**Records shown**.
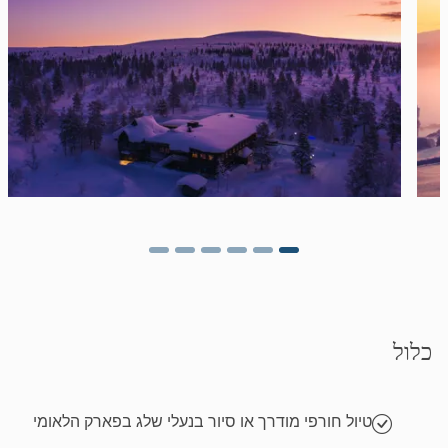
כלול
טיול חורפי מודרך או סיור בנעלי שלג בפארק הלאומי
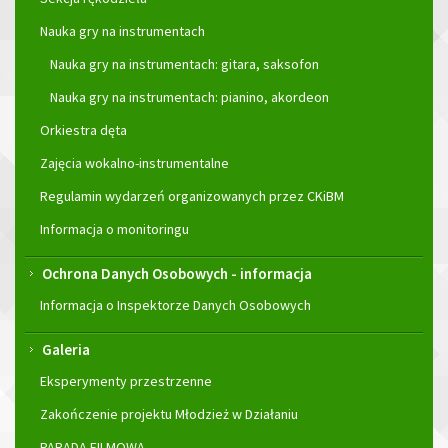
Nauka gry na instrumentach
Nauka gry na instrumentach: gitara, saksofon
Nauka gry na instrumentach: pianino, akordeon
Orkiestra dęta
Zajęcia wokalno-instrumentalne
Regulamin wydarzeń organizowanych przez CKiBM
Informacja o monitoringu
Ochrona Danych Osobowych - informacja
Informacja o Inspektorze Danych Osobowych
Galeria
Eksperymenty przestrzenne
Zakończenie projektu Młodzież w Działaniu
PARADA FILMOWA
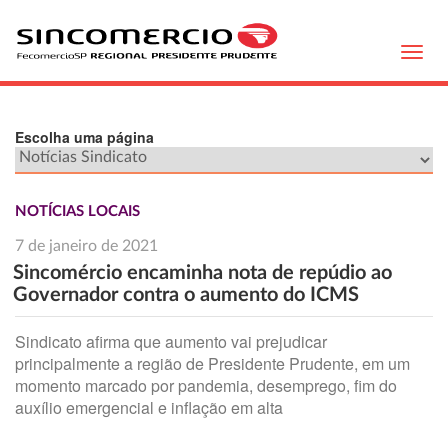
Toggl
navig
Escolha uma página
NOTÍCIAS LOCAIS
7 de janeiro de 2021
Sincomércio encaminha nota de repúdio ao
Governador contra o aumento do ICMS
Sindicato afirma que aumento vai prejudicar
principalmente a região de Presidente Prudente, em um
momento marcado por pandemia, desemprego, fim do
auxílio emergencial e inflação em alta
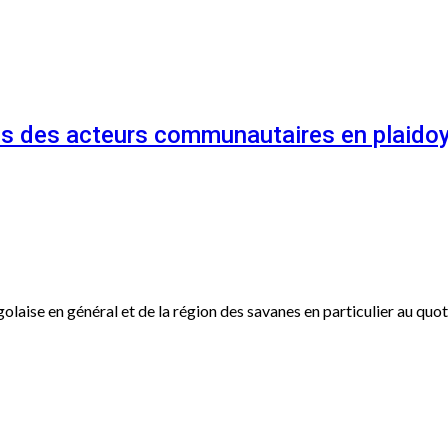
és des acteurs communautaires en plaidoy
ogolaise en général et de la région des savanes en particulier au qu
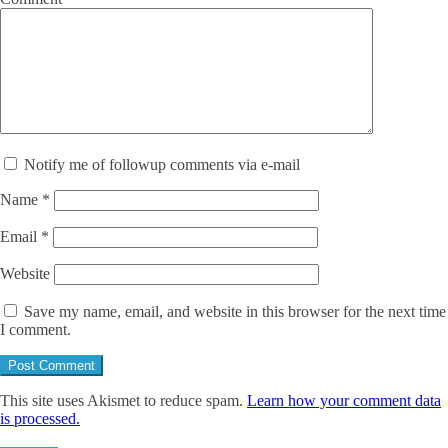
Notify me of followup comments via e-mail
Name
*
Email
*
Website
Save my name, email, and website in this browser for the next time
I comment.
This site uses Akismet to reduce spam.
Learn how your comment data
is processed.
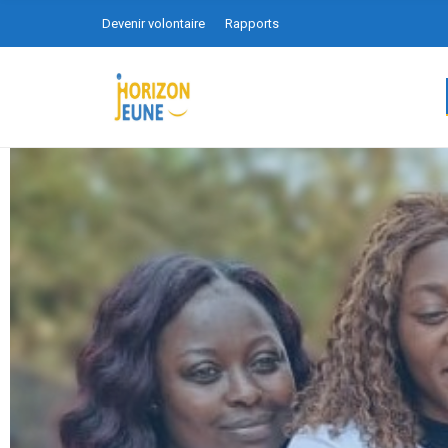
Devenir volontaire
Rapports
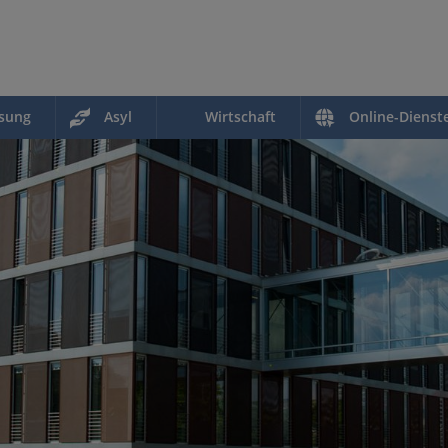
ssung
Asyl
Wirtschaft
Online-Dienst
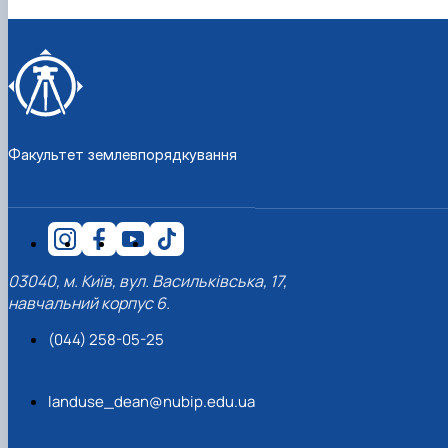
Факультет землевпорядкування
03040, м. Київ, вул. Васильківська, 17,
навчальний корпус 6.
(044) 258-05-25
landuse_dean@nubip.edu.ua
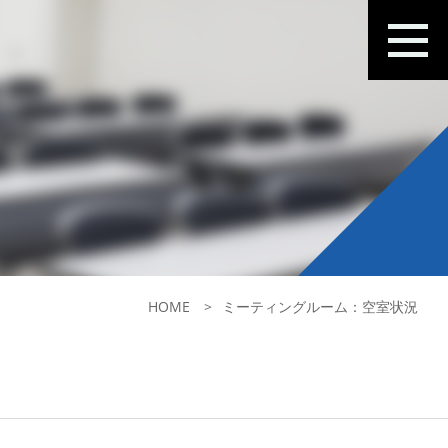
HOME
ミーティングルーム：空室状況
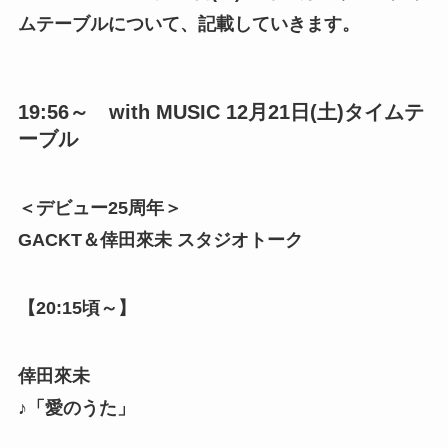
ムテーブルについて、記載していきます。
19:
56～
with MUSIC
12月
21
日(土)
タイムテ
ーブル
＜デビュー25周年＞
GACKT＆倖田來未 スタジオトーク
【20:15頃～】
倖田來未
♪「愛のうた」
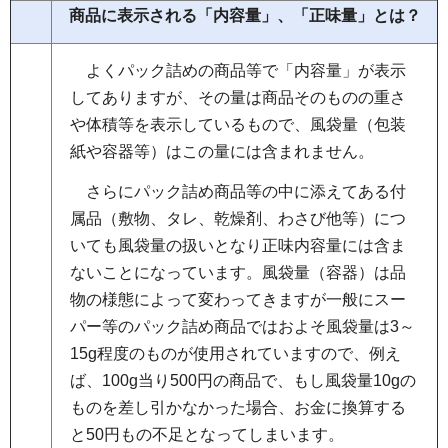
商品に表示される「内容量」、「正味量」とは？
よ
くパック詰めの商品等で「内容量」が表示
してありますが、その量は商品そのものの重さ
や体積等を表示しているもので、風袋量（包装
紙や容器等）はこの量には含まれません。
さ
らにパック詰め商品等の中に添えてある付
属品（敷物、タレ、乾燥剤、わさび他等）につ
いても風袋量の扱いとなり正味内容量には含ま
ないことになっています。風袋量（容器）は品
物の様態によって変わってきますが一般にスー
パー等のパック詰め商品ではおよそ風袋量は3～
15g程度のものが使用されていますので、例え
ば、100g当り500円の商品で、もし風袋量10gの
ものを差し引かなかった場合、お金に換算する
と50円もの不足となってしまいます。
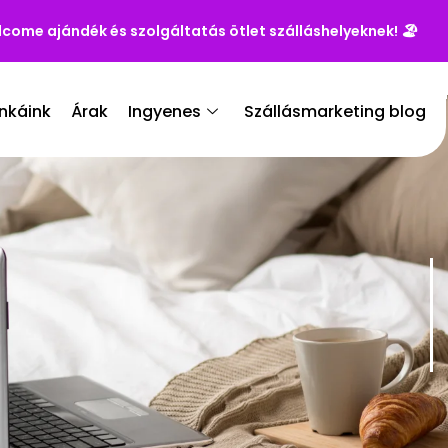
lcome ajándék és szolgáltatás ötlet szálláshelyeknek!
🏖️
nkáink
Árak
Ingyenes
Szállásmarketing blog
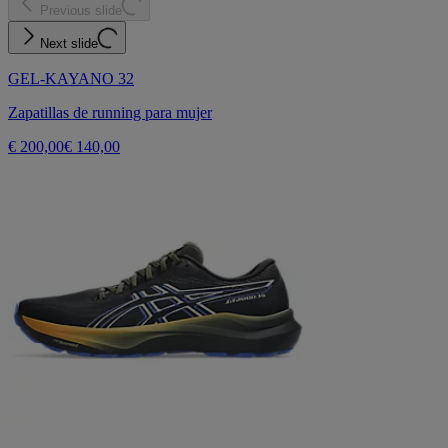
Previous slide
Next slide
GEL-KAYANO 32
Zapatillas de running para mujer
€ 200,00
€ 140,00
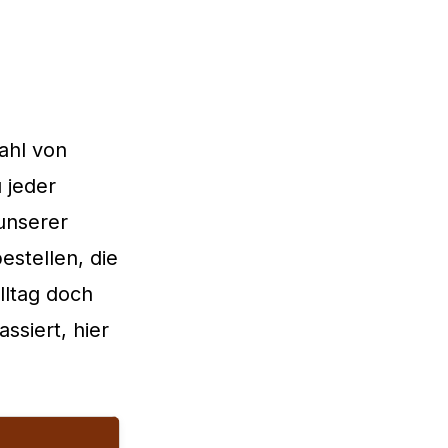
zahl von
 jeder
 unserer
stellen, die
lltag doch
ssiert, hier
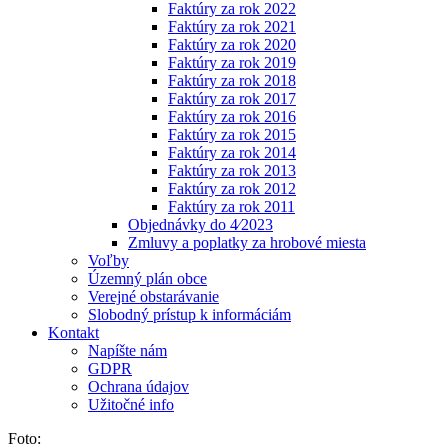
Faktúry za rok 2022
Faktúry za rok 2021
Faktúry za rok 2020
Faktúry za rok 2019
Faktúry za rok 2018
Faktúry za rok 2017
Faktúry za rok 2016
Faktúry za rok 2015
Faktúry za rok 2014
Faktúry za rok 2013
Faktúry za rok 2012
Faktúry za rok 2011
Objednávky do 4⁄2023
Zmluvy a poplatky za hrobové miesta
Voľby
Územný plán obce
Verejné obstarávanie
Slobodný prístup k informáciám
Kontakt
Napíšte nám
GDPR
Ochrana údajov
Užitočné info
Foto:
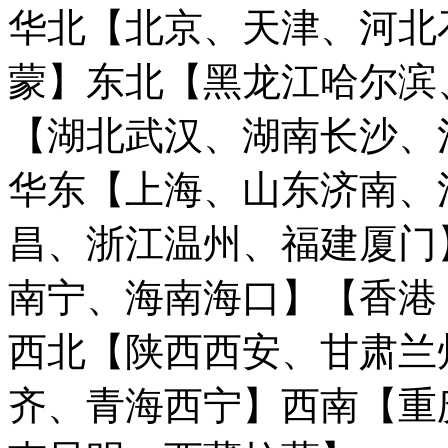
华北【北京、天津、河北
蒙】
东北【黑龙江哈尔滨
【湖北武汉、湖南长沙、
华东【上海、山东济南、
昌、浙江温州、福建厦门
南宁、海南海口】
【香港
西北【陕西西安、甘肃兰
齐、青海西宁】
西南【重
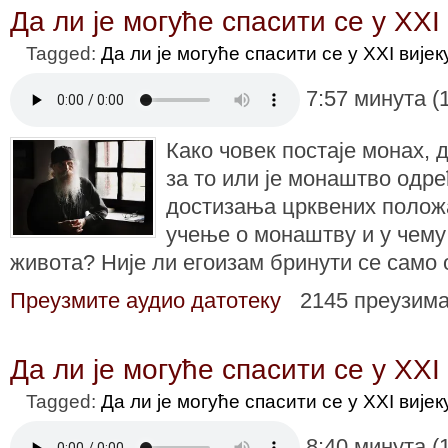
Да ли је могуће спасити се у XXI 
Tagged:
Да ли је могуће спасити се у XXI вијек
7:57 минута (
Како човек постаје монах, 
за то или је монаштво одр
достизања црквених положа
учење о монаштву и у чему
живота? Није ли егоизам бринути се само
Преузмите аудио датотеку
2145 преузим
Да ли је могуће спасити се у XXI 
Tagged:
Да ли је могуће спасити се у XXI вијек
8:40 минута (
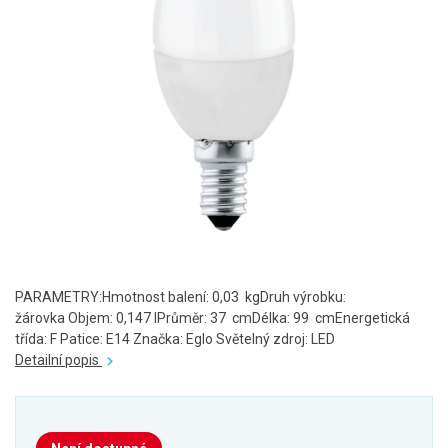
PARAMETRY:Hmotnost balení: 0,03 kgDruh výrobku:
žárovka Objem: 0,147 lPrůměr: 37 cmDélka: 99 cmEnergetická
třída: F Patice: E14 Značka: Eglo Světelný zdroj: LED
Detailní popis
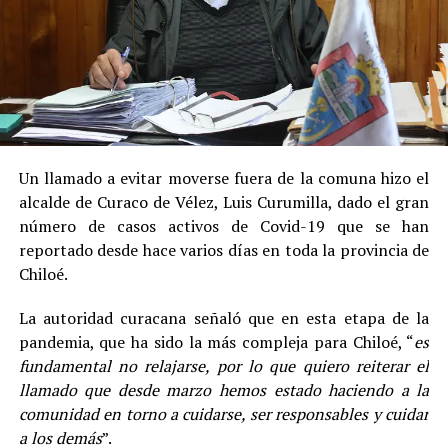
Un llamado a evitar moverse fuera de la comuna hizo el
alcalde de Curaco de Vélez, Luis Curumilla, dado el gran
número de casos activos de Covid-19 que se han
reportado desde hace varios días en toda la provincia de
Chiloé.
La autoridad curacana señaló que en esta etapa de la
pandemia, que ha sido la más compleja para Chiloé, “
es
fundamental no relajarse, por lo que quiero reiterar el
llamado que desde marzo hemos estado haciendo a la
comunidad en torno a cuidarse, ser responsables y cuidar
a los demás
”.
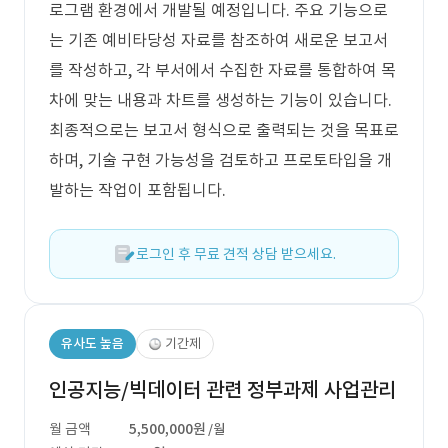
로그램 환경에서 개발될 예정입니다. 주요 기능으로
는 기존 예비타당성 자료를 참조하여 새로운 보고서
를 작성하고, 각 부서에서 수집한 자료를 통합하여 목
차에 맞는 내용과 차트를 생성하는 기능이 있습니다.
최종적으로는 보고서 형식으로 출력되는 것을 목표로
하며, 기술 구현 가능성을 검토하고 프로토타입을 개
발하는 작업이 포함됩니다.
로그인 후 무료 견적 상담 받으세요.
유사도 높음
기간제
인공지능/빅데이터 관련 정부과제 사업관리
월 금액
5,500,000원
/월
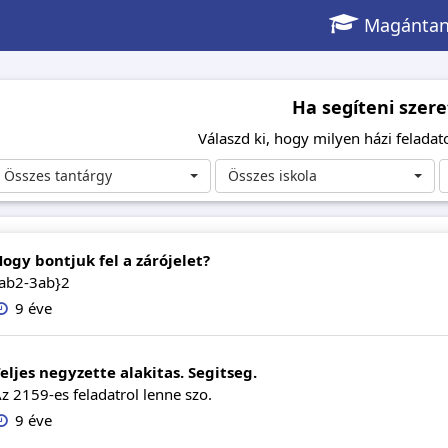
Magántan
Ha segíteni szere
Válaszd ki, hogy milyen házi feladato
Összes tantárgy
Összes iskola
ogy bontjuk fel a zárójelet?
ab2-3ab}2
9 éve
eljes negyzette alakitas. Segitseg.
z 2159-es feladatrol lenne szo.
9 éve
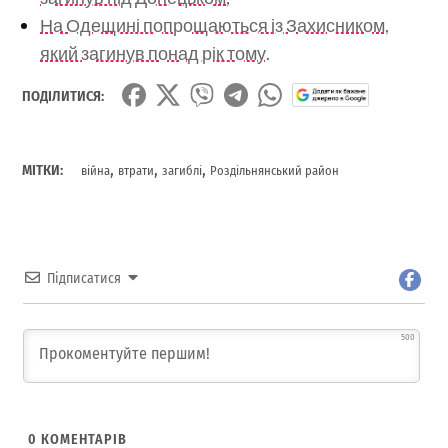
На Одещині попрощаються із Захисником,
який загинув понад рік тому.
ПОДІЛИТИСЯ:
,
,
,
МІТКИ:
війна
втрати
загиблі
Роздільнянський район
Підписатися
500
0
КОМЕНТАРІВ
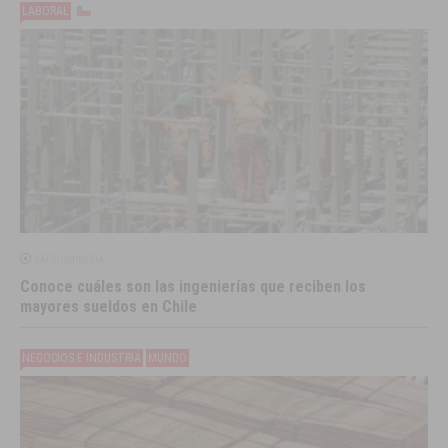
LABORAL
LATINOMINERÍA
Conoce cuáles son las ingenierías que reciben los
mayores sueldos en Chile
NEGOCIOS E INDUSTRIA
MUNDO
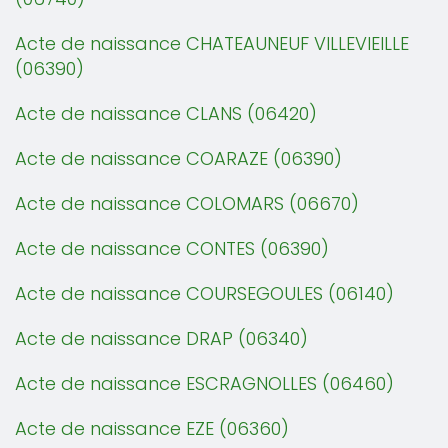
Acte de naissance CHATEAUNEUF VILLEVIEILLE
(06390)
Acte de naissance CLANS (06420)
Acte de naissance COARAZE (06390)
Acte de naissance COLOMARS (06670)
Acte de naissance CONTES (06390)
Acte de naissance COURSEGOULES (06140)
Acte de naissance DRAP (06340)
Acte de naissance ESCRAGNOLLES (06460)
Acte de naissance EZE (06360)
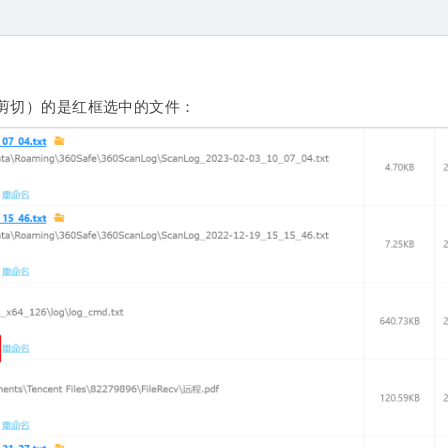
剪切）的是红框选中的文件：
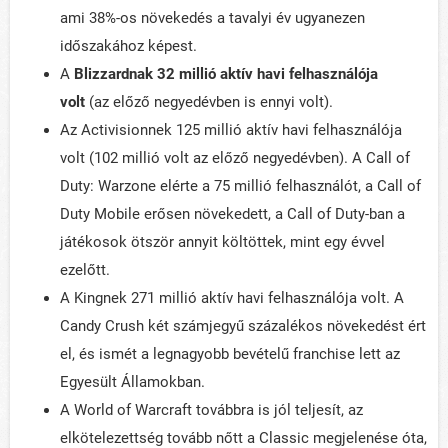
ami 38%-os növekedés a tavalyi év ugyanezen
időszakához képest.
A
Blizzardnak 32 millió aktív havi felhasználója
volt
(az előző negyedévben is ennyi volt).
Az Activisionnek 125 millió aktív havi felhasználója
volt (102 millió volt az előző negyedévben). A Call of
Duty: Warzone elérte a 75 millió felhasználót, a Call of
Duty Mobile erősen növekedett, a Call of Duty-ban a
játékosok ötször annyit költöttek, mint egy évvel
ezelőtt.
A Kingnek 271 millió aktív havi felhasználója volt. A
Candy Crush két számjegyű százalékos növekedést ért
el, és ismét a legnagyobb bevételű franchise lett az
Egyesült Államokban.
A World of Warcraft továbbra is jól teljesít, az
elkötelezettség tovább nőtt a Classic megjelenése óta,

**Problem details**. Where a line in the records above contains the string "Osobowych", copy that line.

**Result for this exercise**.
Ochrona Danych Osobowych - informacja
Informacja o Inspektorze Danych Osobowych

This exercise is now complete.